Friday, September 19, 2008

ARTICLE #97) Cash aims to spur response in missing-woman case: Family offers $50,000 reward with the hope of tracking down daughter who disappeared


Tuesday, January 1, 2008
Cash aims to spur response in missing-woman case: Family offers $50,000 reward with the hope of tracking down daughter who disappeared in Las Vegas nearly two years ago
Special to The Globe and Mail by Cathryn Atkinson

The family of a Kamloops woman who disappeared in Las Vegas almost two years ago is hoping a $50,000 reward for information on her whereabouts will trigger a response from those who knew her at the time she went missing.

Glendene Grant, the mother of 23-year-old Jessie Foster, said she hoped the money would create the sort of leads that will help recover her daughter. The reward had previously been $10,000.

Ms. Foster's parents reported her missing to police in North Las Vegas, where she had been living, shortly after she stopped contacting them in March, 2006.

The family hired a private detective who, after a short search, gave them the devastating news that their daughter had been leading a double life by prostituting herself through a Las Vegas escort service.

Ms. Grant's former husband, Dwight Foster, who is Ms. Foster's father, raised the money from adding a mortgage to his home in Calgary.

"He just stepped up to the plate. He doesn't know what else to do. He doesn't know how to be an investigator," Ms. Grant said. "We were talking on the phone just before Christmas when he offered to do it. I'm so grateful. It was a wonderful Christmas present to his daughter."

Ms. Grant said that raising the amount from $10,000 to $50,000 would mean that Ms. Foster's story would get a higher profile in the Nevada Crime Stoppers program.

"The media pickup over the last week or so has been good," Ms. Grant said. "I think $50,000 is enough to catch the Las Vegas media attention. I hope it's enough, because I don't want to wait any longer for news of her, but if it's not enough I will go higher."

Ms. Grant said she last saw her daughter over the Christmas holiday in 2005, when Ms. Foster had come home to visit the family. They had had no idea that anything was wrong in her life.

Ms. Foster, said her mother, spoke to either family or friends every day until March 28, 2006, when all contact suddenly ceased. Since then, she has not accessed her cellphone, or used her credit cards or bank accounts.

The second oldest of four sisters, Ms. Foster, a straight-A student in high school, worked at Boston Pizza in Kamloops and later lived with her father in Calgary before starting what was supposed to be a short tour of the United States. Her mother said she had planned to go to college on her return.
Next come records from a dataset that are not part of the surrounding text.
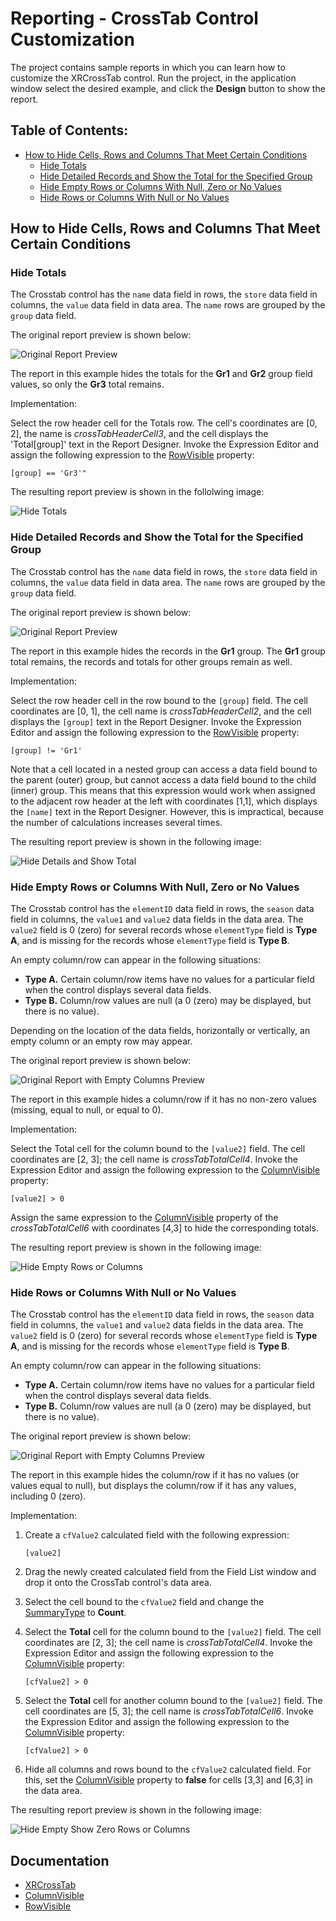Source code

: # Reporting - CrossTab Control Customization

The project contains sample reports in which you can learn how to customize the XRCrossTab control.
Run the project, in the application window select the desired example, and click the **Design** button to show the report. 

## Table of Contents:
- [How to Hide Cells, Rows and Columns That Meet Certain Conditions](#how-to-hide-cells-rows-and-columns-that-meet-certain-conditions)
    - [Hide Totals](#hide-totals)
    - [Hide Detailed Records and Show the Total for the Specified Group](#hide-detailed-records-and-show-the-total-for-the-specified-group)
    - [Hide Empty Rows or Columns With Null, Zero or No Values](#hide-empty-rows-or-columns-with-null-zero-or-no-values)
    - [Hide Rows or Columns With Null or No Values](#hide-rows-or-columns-with-null-or-no-values)

## How to Hide Cells, Rows and Columns That Meet Certain Conditions


### Hide Totals

The Crosstab control has the `name` data field in rows, the `store` data field in columns, the `value` data field in data area. The `name` rows are grouped by the `group` data field.

The original report preview is shown below:

![Original Report Preview](Images/original-report-hidetotals-preview.png)

The report in this example hides the totals for the **Gr1** and **Gr2** group field values, so only the **Gr3** total remains.

Implementation:

Select the row header cell for the Totals row. The cell's coordinates are [0, 2], the name is _crossTabHeaderCell3_, and the cell displays the 'Total[group]' text in the Report Designer.
Invoke the Expression Editor and assign the following expression to the [RowVisible](https://docs.devexpress.com/XtraReports/DevExpress.XtraReports.UI.CrossTab.XRCrossTabCell.RowVisible) property:
```
[group] == 'Gr3'"
```
The resulting report preview is shown in the follolwing image:

![Hide Totals](Images/hide-totals.png)

### Hide Detailed Records and Show the Total for the Specified Group

The Crosstab control has the `name` data field in rows, the `store` data field in columns, the `value` data field in data area. The `name` rows are grouped by the `group` data field.

The original report preview is shown below:

![Original Report Preview](Images/original-report-hidetotals-preview.png)

The report in this example hides the records in the **Gr1** group. The **Gr1** group total remains, the records and totals for other groups remain as well.

Implementation:

Select the row header cell in the row bound to the `[group]` field. The cell coordinates are [0, 1], the cell name is _crossTabHeaderCell2_, and the cell displays the `[group]` text in the Report Designer.
Invoke the Expression Editor and assign the following expression to the [RowVisible](https://docs.devexpress.com/XtraReports/DevExpress.XtraReports.UI.CrossTab.XRCrossTabCell.RowVisible) property:
```
[group] != 'Gr1'
```
Note that a cell located in a nested group can access a data field bound to the parent (outer) group, but cannot access a data field bound to the child (inner) group. This means that this expression would work when assigned to the adjacent row header at the left with coordinates [1,1], which displays the `[name]` text in the Report Designer. However, this is impractical, because the number of calculations increases several times.

The resulting report preview is shown in the following image:

![Hide Details and Show Total](Images/hide-details-and-show-total.png)

### Hide Empty Rows or Columns With Null, Zero or No Values

The Crosstab control has the `elementID` data field in rows, the `season` data field in columns, the `value1` and `value2` data fields in the data area. The `value2` field is 0 (zero) for several records whose `elementType` field is **Type A**, and is missing for the records whose `elementType` field is **Type B**.


An empty column/row can appear in the following situations: 

- **Type A.** Certain column/row items have no values for a particular field when the control displays several data fields.
- **Type B.** Column/row values are null (a 0 (zero) may be displayed, but there is no value).

Depending on the location of the data fields, horizontally or vertically, an empty column or an empty row may appear. 

The original report preview is shown below:

![Original Report with Empty Columns Preview](Images/original-report-hide-empty-columns.png)

The report in this example hides a column/row if it has no non-zero values (missing, equal to null, or equal to 0).

Implementation:

Select the Total cell for the column bound to the `[value2]` field. The cell coordinates are [2, 3]; the cell name is _crossTabTotalCell4_.
Invoke the Expression Editor and assign the following expression to the [ColumnVisible](https://docs.devexpress.com/XtraReports/DevExpress.XtraReports.UI.CrossTab.XRCrossTabCell.ColumnVisible) property:

```
[value2] > 0
```

Assign the same expression to the [ColumnVisible](https://docs.devexpress.com/XtraReports/DevExpress.XtraReports.UI.CrossTab.XRCrossTabCell.ColumnVisible) property of the _crossTabTotalCell6_ with coordinates [4,3] to hide the corresponding totals.

The resulting report preview is shown in the following image:

![Hide Empty Rows or Columns ](Images/hide-empty-rows-columns.png)

### Hide Rows or Columns With Null or No Values

The Crosstab control has the `elementID` data field in rows, the `season` data field in columns, the `value1` and `value2` data fields in the data area. The `value2` field is 0 (zero) for several records whose `elementType` field is **Type A**, and is missing for the records whose `elementType` field is **Type B**.

An empty column/row can appear in the following situations: 
- **Type A.** Certain column/row items have no values for a particular field when the control displays several data fields.
- **Type B.** Column/row values are null (a 0 (zero) may be displayed, but there is no value).

The original report preview is shown below:

![Original Report with Empty Columns Preview](Images/original-report-hide-empty-columns.png)

The report in this example hides the column/row if it has no values (or values equal to null), but displays the column/row if it has any values, including 0 (zero).

Implementation:

1. Create a `cfValue2` calculated field with the following expression:
    ```
    [value2]
    ```
2. Drag the newly created calculated field from the Field List window and drop it onto the CrossTab control's data area.
3. Select the cell bound to the `cfValue2` field and change the [SummaryType](https://docs.devexpress.com/XtraReports/DevExpress.XtraReports.UI.CrossTab.CrossTabDataField.SummaryType) to **Count**.
4. Select the **Total** cell for the column bound to the `[value2]` field. The cell coordinates are [2, 3]; the cell name is _crossTabTotalCell4_.
    Invoke the Expression Editor and assign the following expression to the [ColumnVisible](https://docs.devexpress.com/XtraReports/DevExpress.XtraReports.UI.CrossTab.XRCrossTabCell.ColumnVisible) property:

    ```
    [cfValue2] > 0
    ```
5. Select the **Total** cell for another column bound to the `[value2]` field. The cell coordinates are [5, 3]; the cell name is _crossTabTotalCell6_.
    Invoke the Expression Editor and assign the following expression to the [ColumnVisible](https://docs.devexpress.com/XtraReports/DevExpress.XtraReports.UI.CrossTab.XRCrossTabCell.ColumnVisible) property:

    ```
    [cfValue2] > 0 
    ```
6. Hide all columns and rows bound to the `cfValue2` calculated field. For this, set the [ColumnVisible](https://docs.devexpress.com/XtraReports/DevExpress.XtraReports.UI.CrossTab.XRCrossTabCell.ColumnVisible) property to **false** for cells [3,3] and [6,3] in the data area.

The resulting report preview is shown in the following image:

![Hide Empty Show Zero Rows or Columns](Images/hide-null-show-zero-rows-columns.png)
 

## Documentation

- [XRCrossTab](https://docs.devexpress.com/XtraReports/DevExpress.XtraReports.UI.XRCrossTab)
- [ColumnVisible](https://docs.devexpress.com/XtraReports/DevExpress.XtraReports.UI.CrossTab.XRCrossTabCell.ColumnVisible)
- [RowVisible](https://docs.devexpress.com/XtraReports/DevExpress.XtraReports.UI.CrossTab.XRCrossTabCell.RowVisible)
Instead, Ms. Foster called her mother and said she had met a rich man and fallen in love. North Las Vegas police said that the man, 39-year-old Peter Todd, had been previously arrested for spousal abuse and had an ex-wife who had been arrested for prostitution.

Police twice interviewed Mr. Todd in 2006, and he told them Ms. Foster had moved out of the home they had shared several days after her last call home. No evidence has surfaced to show that she had either left town or met a violent end, and Mr. Todd is not considered a suspect in the case.

Ms. Foster's disappearance was added to the ATLAS (Anti-Trafficking League Against Slavery) human trafficking investigation, which began last year in Nevada. The investigation incorporates police work on missing persons in major cities across the state.

"They told me that Jessie's case had many indicators of human trafficking and that now they were going to add her information to their work, which is part of a covert operation. So I will not expect to hear anything more from them about it until something major happens," Ms. Grant said.

Added to Ms. Grant's difficulties in trying to keep up with an investigation into a missing child across international borders is that she is now no longer allowed to enter the United States to meet detectives or missing-persons groups because of a 25-year-old conviction for marijuana possession.

She had previously visited the United States without difficulty, but tightening homeland security rules brought her conviction to light.

Ms. Grant was first refused entry into the United States in May and again in November. She can apply to have her conviction removed, but said it costs hundreds of dollars and she wanted every penny spent on the search for her daughter.

She also discovered recently that Ms. Foster's closest friend in Las Vegas, Yvonne Hubrechtsen, was arrested in Vancouver on Dec. 16 and deported after entering Canada illegally. Ms. Grant said Ms. Hubrechtsen had refused to speak to her by phone, and she thought that police could have gained useful information about Ms. Foster's disappearance from her.

"I would have loved to speak to Yvonne," Ms. Grant said. "She was a person of interest because she was the only other person that Jessie knew down there that I knew of. You'd think people who were her friends would be at the top of the list of people wanting to help instead of avoiding us."

Ms. Grant wants to tell her daughter all the family news she has missed in 21 months, including the fact that Ms. Foster's beloved uncle died last year.

And on Boxing Day came some good news Ms. Grant desperately wants to share with her: Ms. Foster's younger sister, Jennee, gave birth to a little girl, who has been called Maddison Louise, and has been given the same middle name as Ms. Foster.